▶ **WORK ORDER 1**
Print the part of the album review starting at "Album: Shedding the" and ending at "weighty, mournful undertow.".

Album: Shedding the Past

Label: Ostgut Tonträger

Review date: Dec. 4, 2008


Shedding The Past, the first album for German producer Shed, a.k.a. Rene Pawlowitz, is an album in service to its history while making for the front – ‘the future as the past a little later,’ as Alan Sondheim once said. This means it somehow resonates with the wave of nostalgia that’s currently engulfing electronic music culture (witness the recent wave of reissues: GAS, Vladislav Delay, Pole, the upcoming Studio 1 disc, and so on). Shed’s moves are smart, and his occasional leapfrogging between techno and dubstep makes him timely; even as his productions trip all the right switches in your head, their reflective, referential qualities (you’ll hear Detroit, Chain Reaction, Aphex Twin) somehow give the album a weighty, mournful undertow.

▶ **WORK ORDER 2**
In the camera entries below, update every "pose record" to "extrinsics record" and keep everything else the same. Omit the pictures from your answer.

▶ **RECORDS FOR THE TASK**
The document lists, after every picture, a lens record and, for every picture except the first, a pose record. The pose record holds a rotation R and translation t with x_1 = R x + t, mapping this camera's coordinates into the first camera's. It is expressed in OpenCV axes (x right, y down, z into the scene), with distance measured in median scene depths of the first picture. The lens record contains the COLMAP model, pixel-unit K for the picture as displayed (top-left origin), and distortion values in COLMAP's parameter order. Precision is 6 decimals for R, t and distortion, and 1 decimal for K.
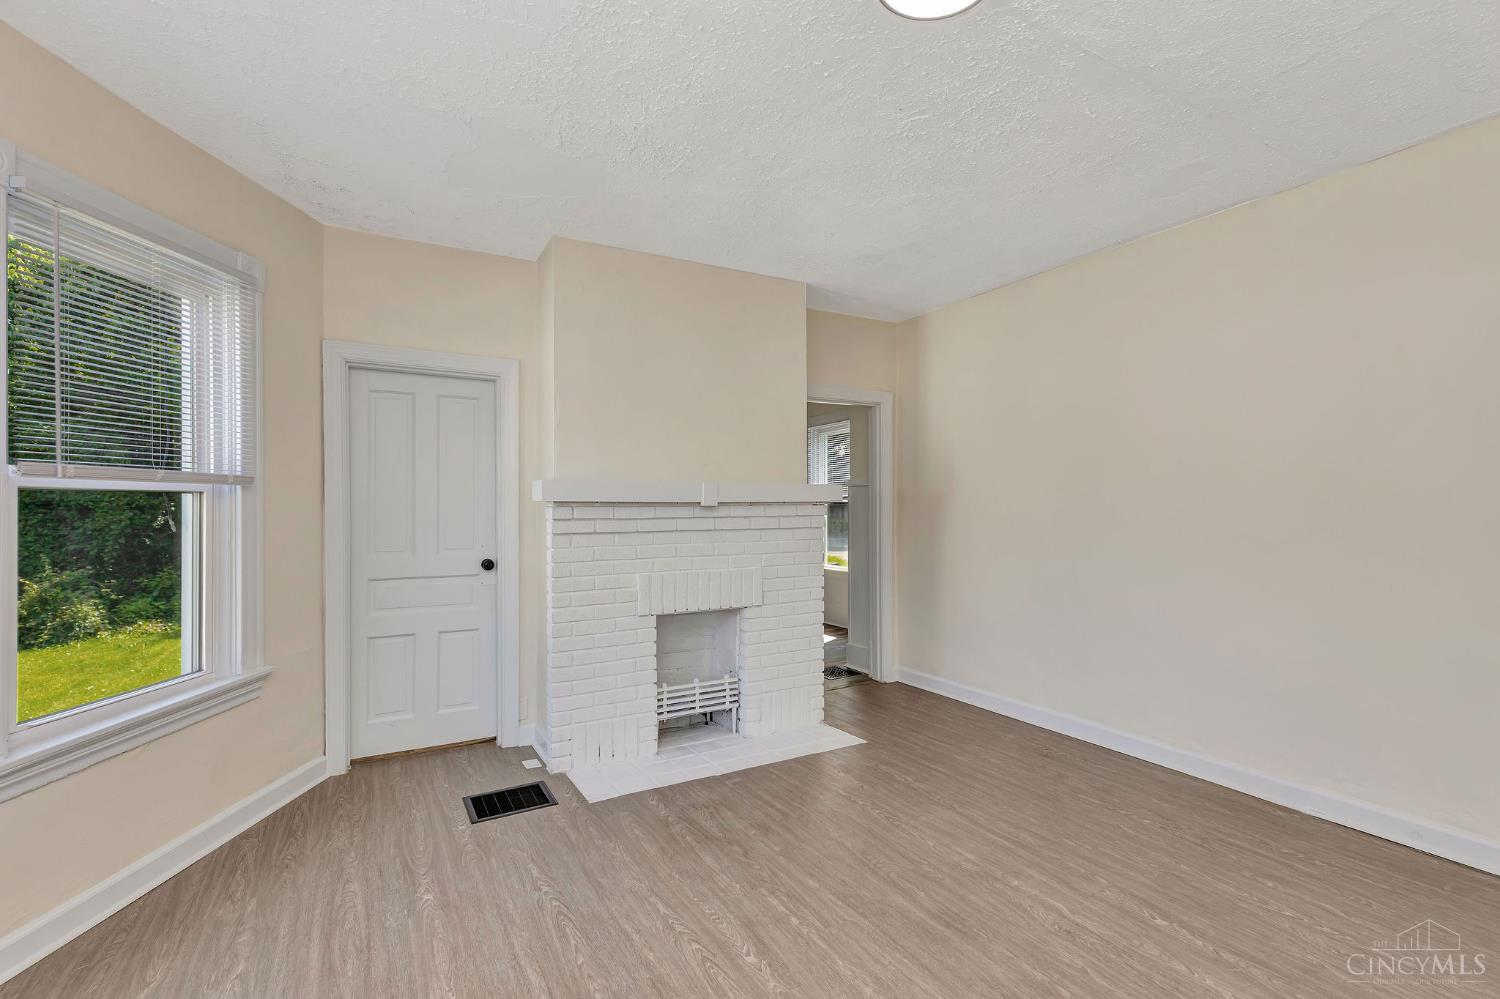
lens RADIAL K [[672.7, 0, 759.6], [0, 672.7, 502.8], [0, 0, 1]] dist [0.014034, -0.000227]
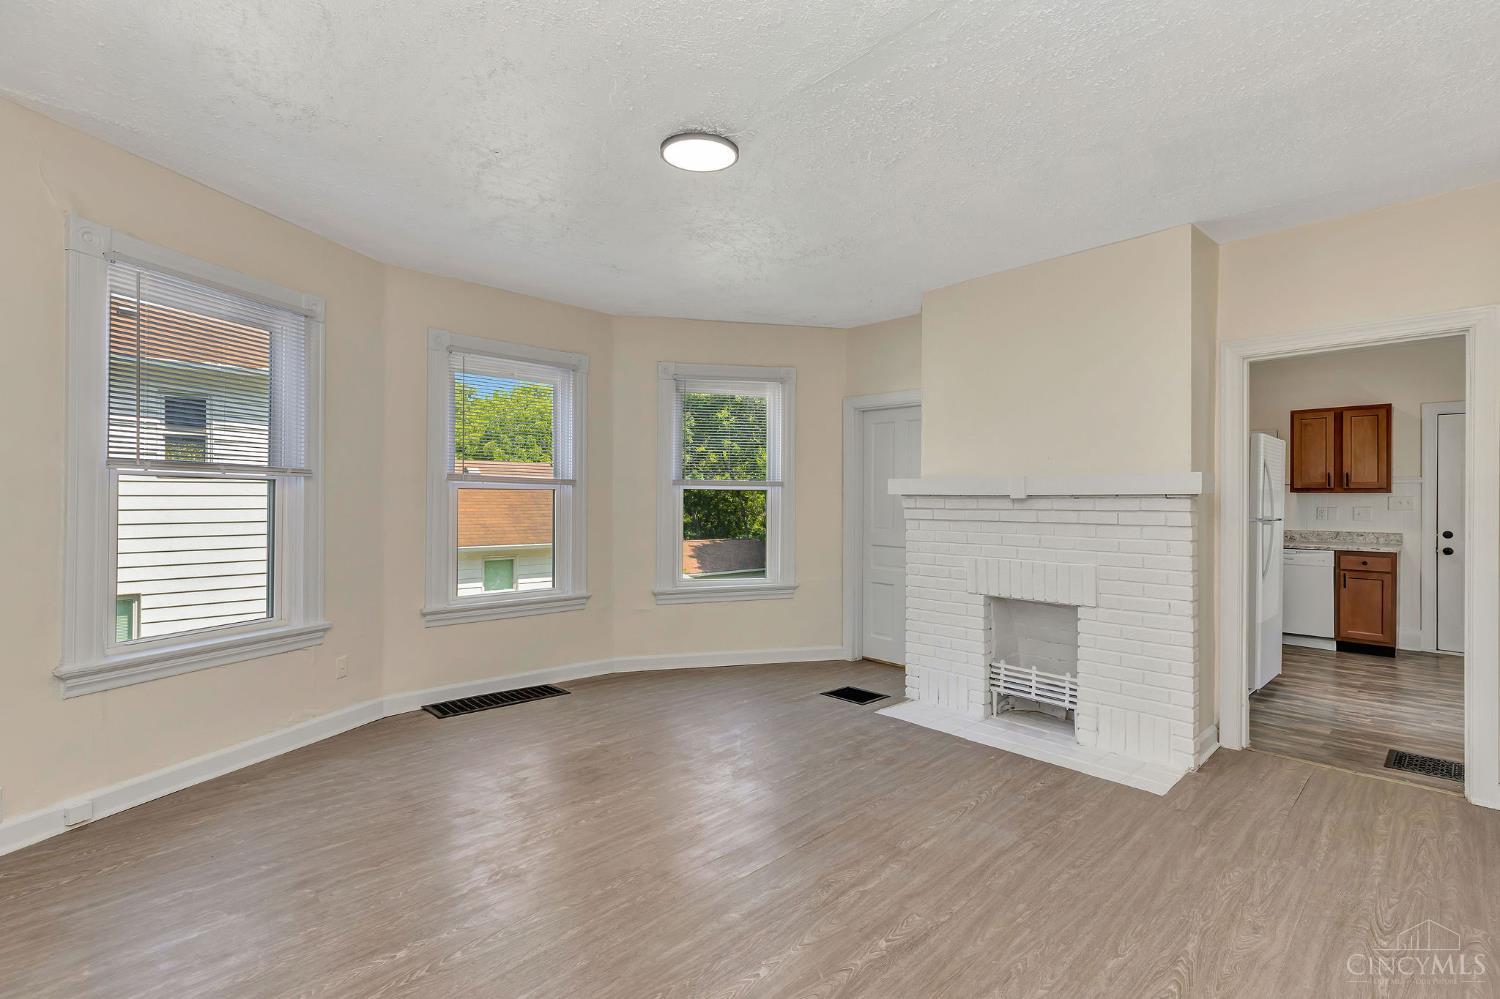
lens RADIAL K [[672.7, 0, 759.6], [0, 672.7, 502.8], [0, 0, 1]] dist [0.014034, -0.000227]
pose [[0.245268, 0.009763, -0.969406, 0.847224], [-0.002412, 0.999952, 0.009460, 0.002280], [0.969452, 0.000018, 0.245280, 0.357132]]
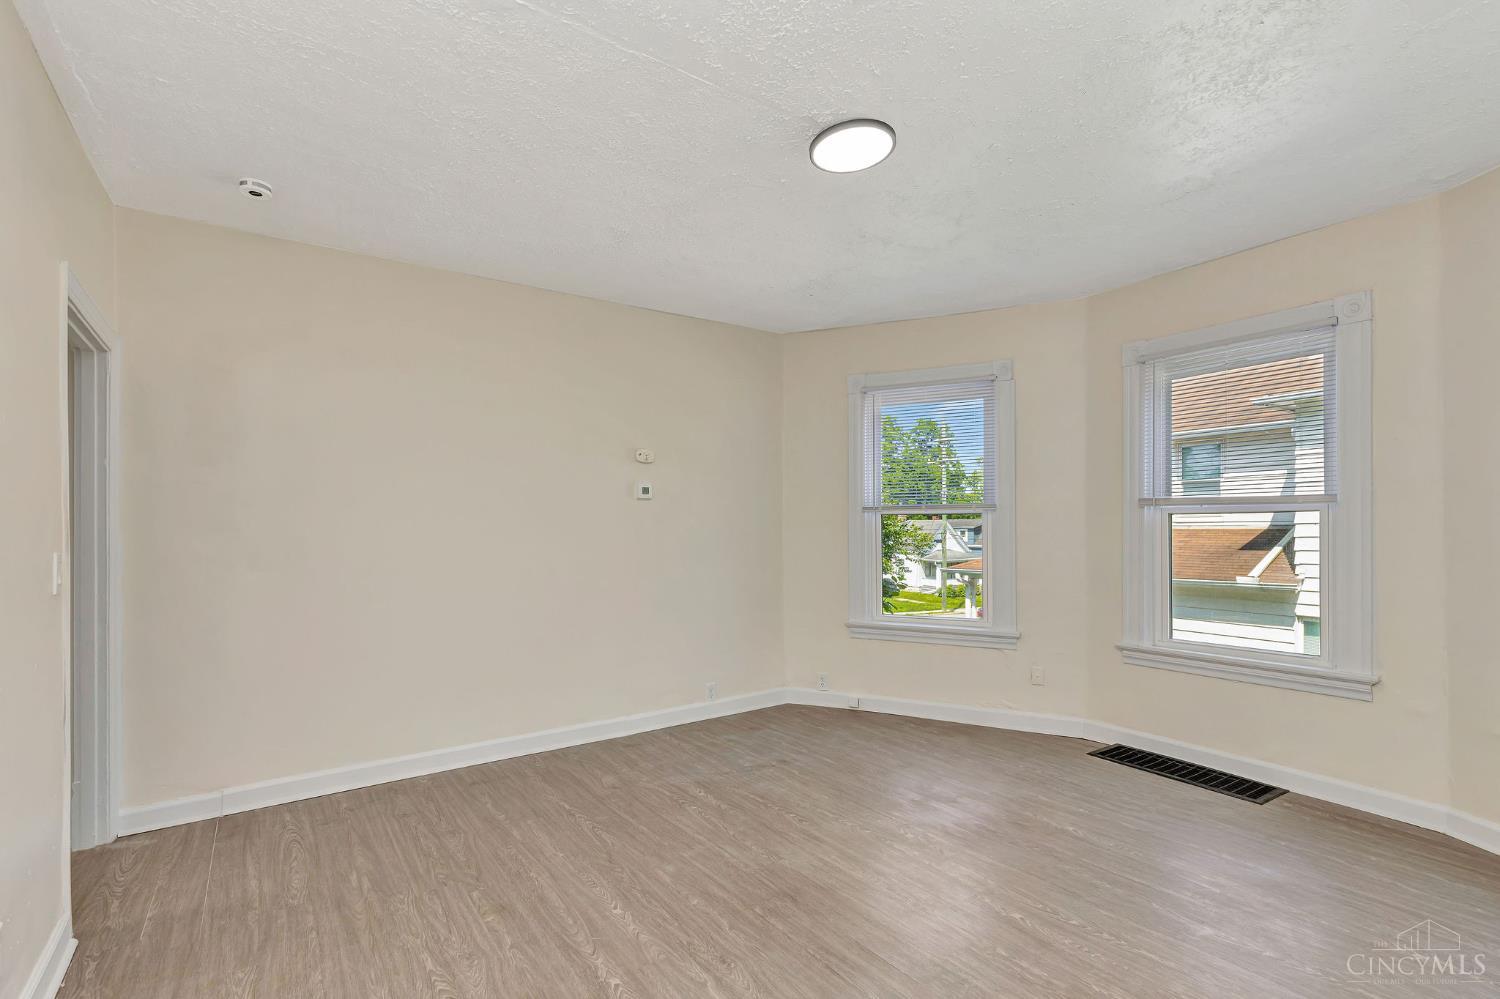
lens RADIAL K [[688.0, 0, 758.8], [0, 688.0, 524.8], [0, 0, 1]] dist [0.012946, -0.000014]
pose [[-0.993890, 0.009920, -0.109930, 0.290337], [0.010949, 0.999902, -0.008765, 0.008294], [0.109832, -0.009915, -0.993901, 1.144885]]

▶ **REPLY 1**
Album: Shedding the Past

Label: Ostgut Tonträger

Review date: Dec. 4, 2008


Shedding The Past, the first album for German producer Shed, a.k.a. Rene Pawlowitz, is an album in service to its history while making for the front – ‘the future as the past a little later,’ as Alan Sondheim once said. This means it somehow resonates with the wave of nostalgia that’s currently engulfing electronic music culture (witness the recent wave of reissues: GAS, Vladislav Delay, Pole, the upcoming Studio 1 disc, and so on). Shed’s moves are smart, and his occasional leapfrogging between techno and dubstep makes him timely; even as his productions trip all the right switches in your head, their reflective, referential qualities (you’ll hear Detroit, Chain Reaction, Aphex Twin) somehow give the album a weighty, mournful undertow.

▶ **REPLY 2**
The document lists, after every picture, a lens record and, for every picture except the first, a extrinsics record. The extrinsics record holds a rotation R and translation t with x_1 = R x + t, mapping this camera's coordinates into the first camera's. It is expressed in OpenCV axes (x right, y down, z into the scene), with distance measured in median scene depths of the first picture. The lens record contains the COLMAP model, pixel-unit K for the picture as displayed (top-left origin), and distortion values in COLMAP's parameter order. Precision is 6 decimals for R, t and distortion, and 1 decimal for K.
lens RADIAL K [[672.7, 0, 759.6], [0, 672.7, 502.8], [0, 0, 1]] dist [0.014034, -0.000227]
lens RADIAL K [[672.7, 0, 759.6], [0, 672.7, 502.8], [0, 0, 1]] dist [0.014034, -0.000227]
pose [[0.245268, 0.009763, -0.969406, 0.847224], [-0.002412, 0.999952, 0.009460, 0.002280], [0.969452, 0.000018, 0.245280, 0.357132]]
lens RADIAL K [[688.0, 0, 758.8], [0, 688.0, 524.8], [0, 0, 1]] dist [0.012946, -0.000014]
pose [[-0.993890, 0.009920, -0.109930, 0.290337], [0.010949, 0.999902, -0.008765, 0.008294], [0.109832, -0.009915, -0.993901, 1.144885]]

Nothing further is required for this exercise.